Khozin is heading up an OHOP initiative aimed at standardizing existing clinical trial datasets and integrating those with real-world data streams (see sidebar).

Discerning Treatment Effects From ‘Noise’

However, FDA’s Woodcock expressed some skepticism about using real-world evidence as the basis for labeling expansions for breakthrough-designated drugs.

“It’s useful to start with something you can get your arms around, so that’s probably why people have proposed it,” she said. “But you know it doesn’t follow that if it’s a breakthrough in one tumor type it’s going to be in another tumor type.” In addition, “outside of cancer most of the breakthroughs are very targeted, and so they probably won’t work elsewhere necessarily.”

One reason for conducting randomized, controlled trials with rigid parameters is so that small treatment effects can be discerned from “noise,” Woodcock said. “The underlying hypothesis here would be this has a very large treatment effect, we can tolerate a lot of heterogeneity, and we can tolerate a looser structure and if it’s real we’ll still discern it.”

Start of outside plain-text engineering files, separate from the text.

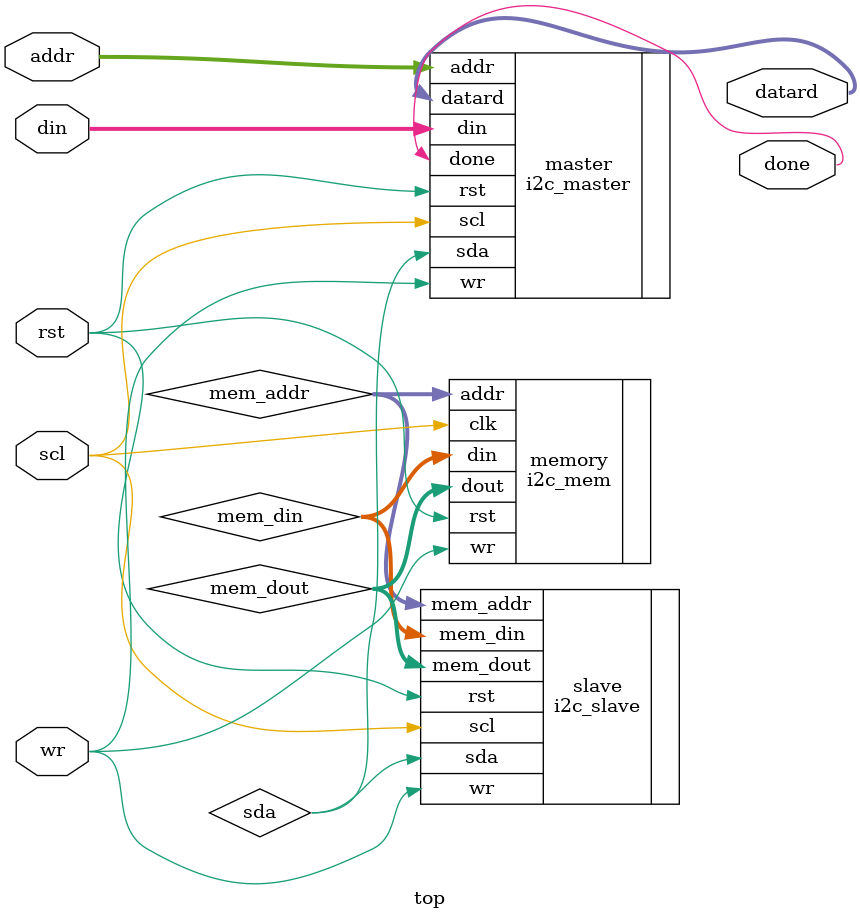
<source format=sv>

module top( input scl, rst, wr,
				input [6:0] addr,
				input [7:0] din,
				output  [7:0] datard,
				output reg done);
	
	wire sda;
	wire [6:0] mem_addr;
	wire [7:0] mem_dout;
	wire [7:0] mem_din;
	
	i2c_master master(.scl(scl), .rst(rst), .wr(wr), .addr(addr), .din(din), .sda(sda), .datard(datard), .done(done));
	
	i2c_slave slave(.scl(scl), .rst(rst), .wr(wr), .mem_addr(mem_addr), .mem_din(mem_din), .mem_dout(mem_dout), .sda(sda));
  	
	i2c_mem memory(.clk(scl), .rst(rst), .wr(wr), .addr(mem_addr), .din(mem_din), .dout(mem_dout));
	
endmodule

</source>
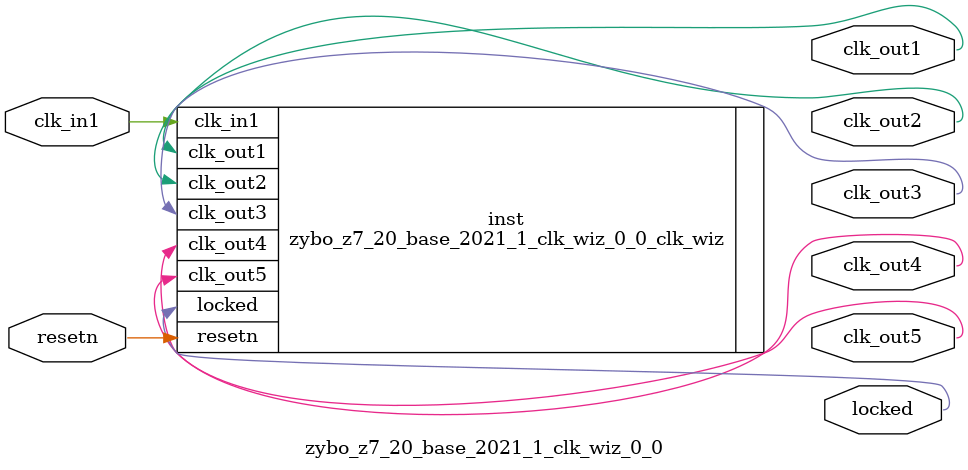
<source format=v>


`timescale 1ps/1ps

(* CORE_GENERATION_INFO = "zybo_z7_20_base_2021_1_clk_wiz_0_0,clk_wiz_v6_0_8_0_0,{component_name=zybo_z7_20_base_2021_1_clk_wiz_0_0,use_phase_alignment=true,use_min_o_jitter=false,use_max_i_jitter=false,use_dyn_phase_shift=false,use_inclk_switchover=false,use_dyn_reconfig=false,enable_axi=0,feedback_source=FDBK_AUTO,PRIMITIVE=MMCM,num_out_clk=5,clkin1_period=20.0,clkin2_period=10.0,use_power_down=false,use_reset=true,use_locked=true,use_inclk_stopped=false,feedback_type=SINGLE,CLOCK_MGR_TYPE=NA,manual_override=false}" *)

module zybo_z7_20_base_2021_1_clk_wiz_0_0 
 (
  // Clock out ports
  output        clk_out1,
  output        clk_out2,
  output        clk_out3,
  output        clk_out4,
  output        clk_out5,
  // Status and control signals
  input         resetn,
  output        locked,
 // Clock in ports
  input         clk_in1
 );

  zybo_z7_20_base_2021_1_clk_wiz_0_0_clk_wiz inst
  (
  // Clock out ports  
  .clk_out1(clk_out1),
  .clk_out2(clk_out2),
  .clk_out3(clk_out3),
  .clk_out4(clk_out4),
  .clk_out5(clk_out5),
  // Status and control signals               
  .resetn(resetn), 
  .locked(locked),
 // Clock in ports
  .clk_in1(clk_in1)
  );

endmodule

</source>
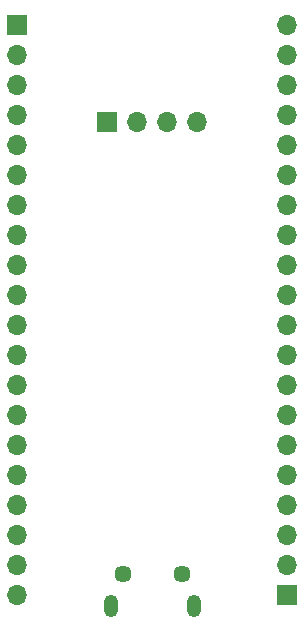
<source format=gbr>
%TF.GenerationSoftware,KiCad,Pcbnew,8.0.4*%
%TF.CreationDate,2025-08-17T17:27:16+02:00*%
%TF.ProjectId,stm32l432kcu6_eval,73746d33-326c-4343-9332-6b6375365f65,rev?*%
%TF.SameCoordinates,Original*%
%TF.FileFunction,Soldermask,Bot*%
%TF.FilePolarity,Negative*%
%FSLAX46Y46*%
G04 Gerber Fmt 4.6, Leading zero omitted, Abs format (unit mm)*
G04 Created by KiCad (PCBNEW 8.0.4) date 2025-08-17 17:27:16*
%MOMM*%
%LPD*%
G01*
G04 APERTURE LIST*
%ADD10O,1.200000X1.900000*%
%ADD11C,1.450000*%
%ADD12R,1.700000X1.700000*%
%ADD13O,1.700000X1.700000*%
G04 APERTURE END LIST*
D10*
%TO.C,J1*%
X146500000Y-125037500D03*
D11*
X147500000Y-122337500D03*
X152500000Y-122337500D03*
D10*
X153500000Y-125037500D03*
%TD*%
D12*
%TO.C,J4*%
X146190000Y-84100000D03*
D13*
X148730000Y-84100000D03*
X151270000Y-84100000D03*
X153810000Y-84100000D03*
%TD*%
D12*
%TO.C,J2*%
X138570000Y-75870000D03*
D13*
X138570000Y-78410000D03*
X138570000Y-80950000D03*
X138570000Y-83490000D03*
X138570000Y-86030000D03*
X138570000Y-88570000D03*
X138570000Y-91110000D03*
X138570000Y-93650000D03*
X138570000Y-96190000D03*
X138570000Y-98730000D03*
X138570000Y-101270000D03*
X138570000Y-103810000D03*
X138570000Y-106350000D03*
X138570000Y-108890000D03*
X138570000Y-111430000D03*
X138570000Y-113970000D03*
X138570000Y-116510000D03*
X138570000Y-119050000D03*
X138570000Y-121590000D03*
X138570000Y-124130000D03*
%TD*%
D12*
%TO.C,J3*%
X161430000Y-124130000D03*
D13*
X161430000Y-121590000D03*
X161430000Y-119050000D03*
X161430000Y-116510000D03*
X161430000Y-113970000D03*
X161430000Y-111430000D03*
X161430000Y-108890000D03*
X161430000Y-106350000D03*
X161430000Y-103810000D03*
X161430000Y-101270000D03*
X161430000Y-98730000D03*
X161430000Y-96190000D03*
X161430000Y-93650000D03*
X161430000Y-91110000D03*
X161430000Y-88570000D03*
X161430000Y-86030000D03*
X161430000Y-83490000D03*
X161430000Y-80950000D03*
X161430000Y-78410000D03*
X161430000Y-75870000D03*
%TD*%
M02*

</source>
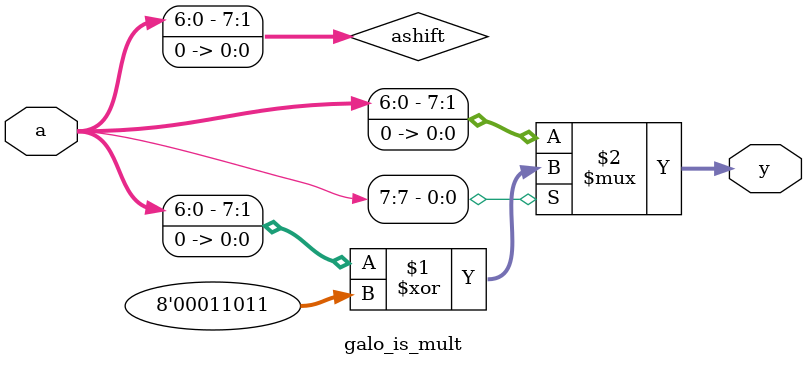
<source format=sv>

module galo_is_mult(input  logic [7:0] a,
                  output logic [7:0] y);

    logic [7:0] ashift;
    
    assign ashift = {a[6:0], 1'b0};
    assign y = a[7] ? (ashift ^ 8'b00011011) : ashift;
endmodule
</source>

Similarly, OHOP Director Richard Pazdur said that in the era of breakthrough therapies with large effect sizes, strict enrollment criteria in controlled clinical trials are not needed to make a drug look better, as would be necessary when a drug has only marginal effects.

Pazdur talked about one real-world study idea that the agency has pitched to sponsors of PD-1 inhibitors, the breakthrough-designated, immuno-oncology agents that have demonstrated large treatment effects in multiple cancer populations (see sidebar).

A Role Beyond Approval

Pazdur, however, noted that there are other potential regulatory uses for real-world evidence outside of the decision on approval of a new drug or expanded indication.

Real-world data can help detect safety signals not seen in clinical trials and can provide information on how a drug compares to the standard of care actually used in clinical practice versus the comparator tested in a trial, he said. The agency also might be able to learn important lessons about how label warnings, precautions and Risk Evaluation and Mitigation Strategies are implemented in clinical practice.

In addition, real-world data also can inform how well a drug works at controlling or ameliorating symptoms (see related story, “Clinical Trial Endpoints May Not Fit Real-World Studies” — “The Pink Sheet,” Jun. 27, 2016). This, in turn, could lead to confirmation of clinical benefit for an accelerated approval drug, Pazdur said.

Pazdur also echoed remarks by Commissioner Robert Califf that randomized controlled trials and real-world evidence should be viewed as complementary, not polar opposites (“FDA’s Califf On Real World Evidence: ‘Use It For The Right Purposes'” — “The Pink Sheet” DAILY, Jun. 17, 2016).

“There doesn’t have to be this … alpha and omega type of thing here,” Pazdur said. “They could be merged and looked at in getting data reliably to us.”